Historic hotel and saloon in Los Alamos, California, United States

The 1880 Union Hotel, located in Los Alamos, California, is a hotel and saloon and an historic landmark.

== History ==
It was constructed in 1880 by Wells Fargo agent J. D. Snyder as a telegraph office and Wells Fargo stagecoach stop. It was a telegraph station, a showroom and a hotel for traveling salesmen. It burned down on February 16, 1893. Rebuilt in 1915 by J. P. Loustalot, it then serviced stagecoach and early railroad passengers with food, drink and lodging.

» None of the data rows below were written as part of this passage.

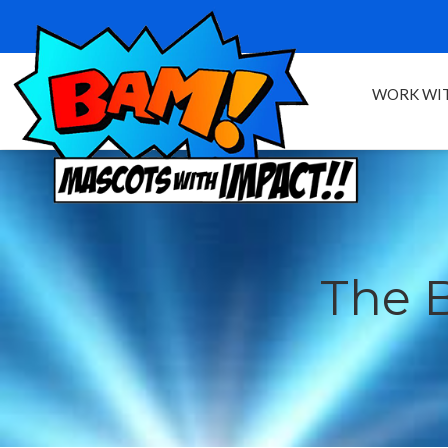
WORK WIT
The 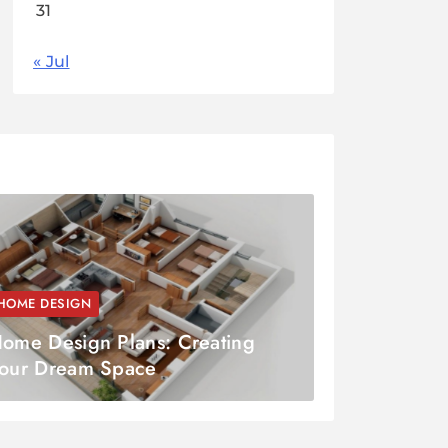
31
« Jul
HOME DESIGN
ome Design Plans: Creating
our Dream Space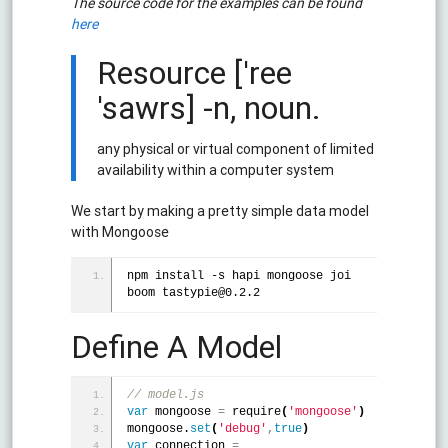
The source code for the examples can be found
here
Resource ['ree
'sawrs] -n, noun.
any physical or virtual component of limited
availability within a computer system
We start by making a pretty simple data model
with Mongoose
npm install -s hapi mongoose joi 
boom tastypie@0.2.2
Define A Model
// model.js
var
 mongoose 
=
 require
(
'mongoose'
)
mongoose.
set
(
'debug'
,
true
)
var
 connection 
=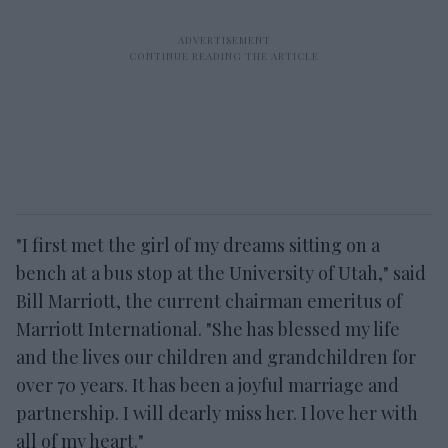
"I first met the girl of my dreams sitting on a
bench at a bus stop at the University of Utah," said
Bill Marriott, the current chairman emeritus of
Marriott International. "She has blessed my life
and the lives our children and grandchildren for
over 70 years. It has been a joyful marriage and
partnership. I will dearly miss her. I love her with
all of my heart."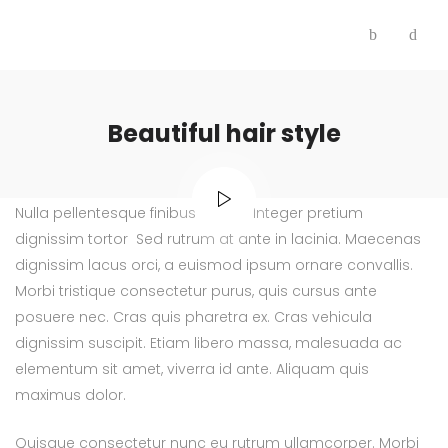
Beautiful hair style
Nulla pellentesque finibus finibus. Integer pretium
dignissim tortor Sed rutrum at ante in lacinia. Maecenas
dignissim lacus orci, a euismod ipsum ornare convallis.
Morbi tristique consectetur purus, quis cursus ante
posuere nec. Cras quis pharetra ex. Cras vehicula
dignissim suscipit. Etiam libero massa, malesuada ac
elementum sit amet, viverra id ante. Aliquam quis
maximus dolor.
Quisque consectetur nunc eu rutrum ullamcorper. Morbi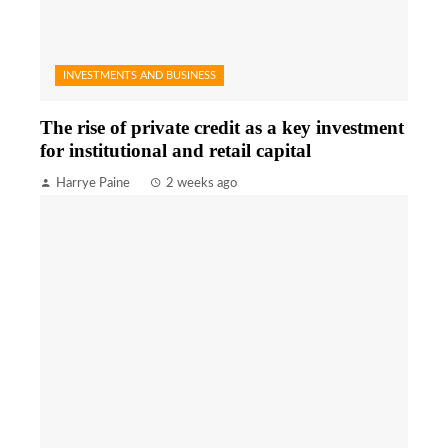
INVESTMENTS AND BUSINESS
The rise of private credit as a key investment
for institutional and retail capital
Harrye Paine
2 weeks ago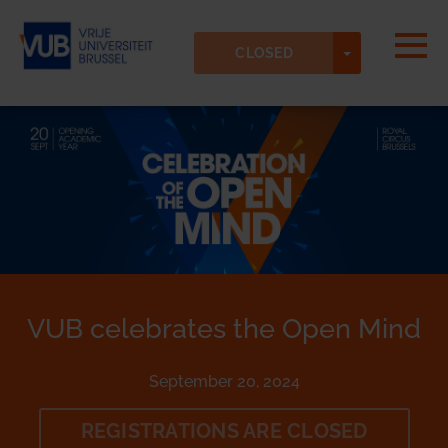
Skip to main content
Detected timezone
Togg
TOGGLE DR
Vrije-Universiteit-Brussel-VUB
CLOSED
OK
VUB celebrates the Open Mind
September 20, 2024
REGISTRATIONS ARE CLOSED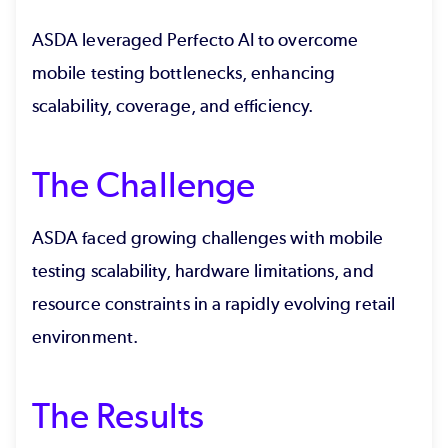
ASDA leveraged Perfecto AI to overcome
mobile testing bottlenecks, enhancing
scalability, coverage, and efficiency.
The Challenge
ASDA faced growing challenges with mobile
testing scalability, hardware limitations, and
resource constraints in a rapidly evolving retail
environment.
The Results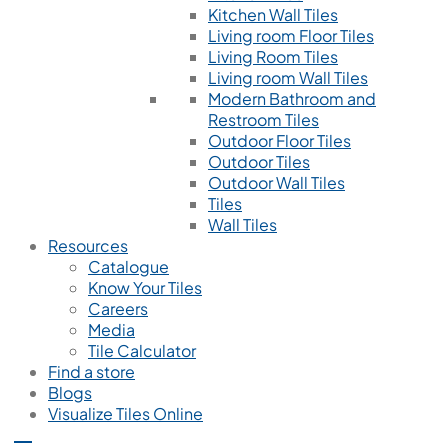
Kitchen Wall Tiles
Living room Floor Tiles
Living Room Tiles
Living room Wall Tiles
Modern Bathroom and
Restroom Tiles
Outdoor Floor Tiles
Outdoor Tiles
Outdoor Wall Tiles
Tiles
Wall Tiles
Resources
Catalogue
Know Your Tiles
Careers
Media
Tile Calculator
Find a store
Blogs
Visualize Tiles Online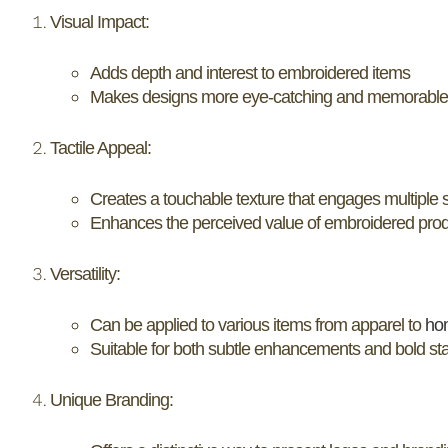
Visual Impact:
Adds depth and interest to embroidered items
Makes designs more eye-catching and memorable
Tactile Appeal:
Creates a touchable texture that engages multiple
Enhances the perceived value of embroidered pro
Versatility:
Can be applied to various items from apparel to
ho
Suitable for both subtle enhancements and bold s
Unique Branding: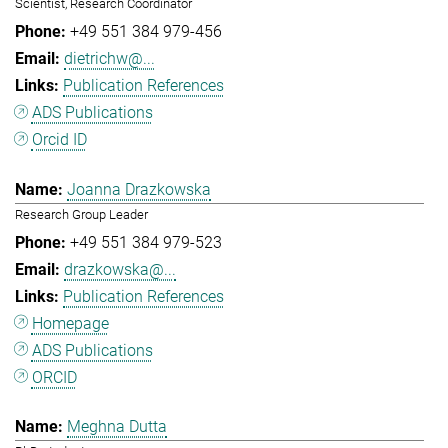
Scientist, Research Coordinator
+49 551 384 979-456
dietrichw@...
Publication References
ADS Publications
Orcid ID
Joanna Drazkowska
Research Group Leader
+49 551 384 979-523
drazkowska@...
Publication References
Homepage
ADS Publications
ORCID
Meghna Dutta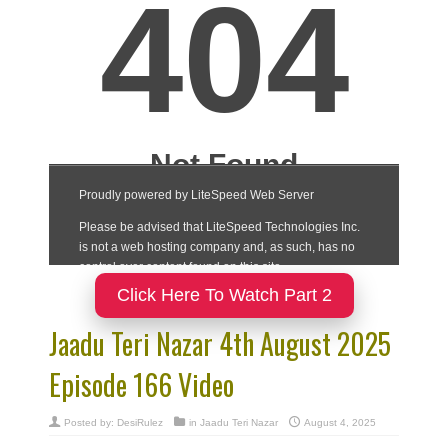
Click Here To Watch Part 2
Jaadu Teri Nazar 4th August 2025
Episode 166 Video
Posted by:
DesiRulez
in
Jaadu Teri Nazar
August 4, 2025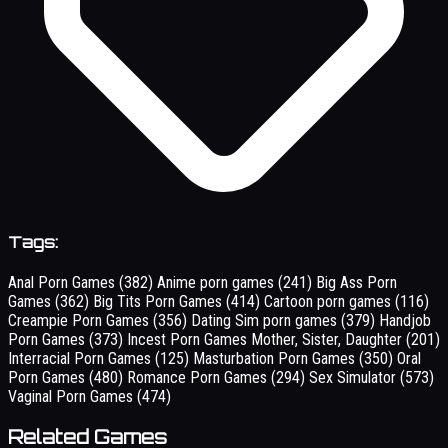
Tags:
Anal Porn Games
(382)
Anime porn games
(241)
Big Ass Porn
Games
(362)
Big Tits Porn Games
(414)
Cartoon porn games
(116)
Creampie Porn Games
(356)
Dating Sim porn games
(379)
Handjob
Porn Games
(373)
Incest Porn Games Mother, Sister, Daughter
(201)
Interracial Porn Games
(125)
Masturbation Porn Games
(350)
Oral
Porn Games
(480)
Romance Porn Games
(294)
Sex Simulator
(573)
Vaginal Porn Games
(474)
Related Games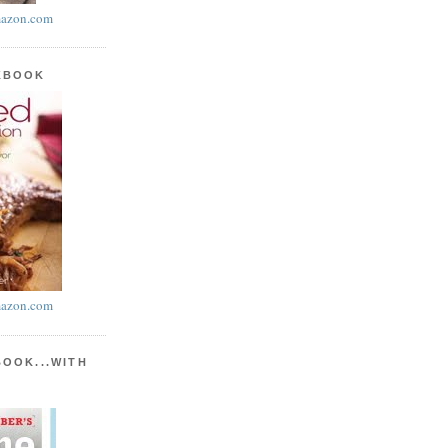
azon.com
KBOOK
azon.com
BOOK...WITH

Johnny Cash sang at the hotel in the 1950s. It was named Santa Barbara County Landmark #39 on December 13, 1998. In 1972, then owner Dick Langdon restored the 1880 Union to its original condition.

== Modern use ==
It was the site of the music video "Say Say Say" by Michael Jackson and Paul McCartney, released in 1983. It served wine from actor Kurt Russell. It now operates as a hotel, saloon and event venue with 14 rooms and the look of the Old West.

The saloon includes only three wine labels, including Kurt Russell's Gogi Wines, Ampelos and Kate Hudson and Matt Bellamy's Hudson-Bellamy rose.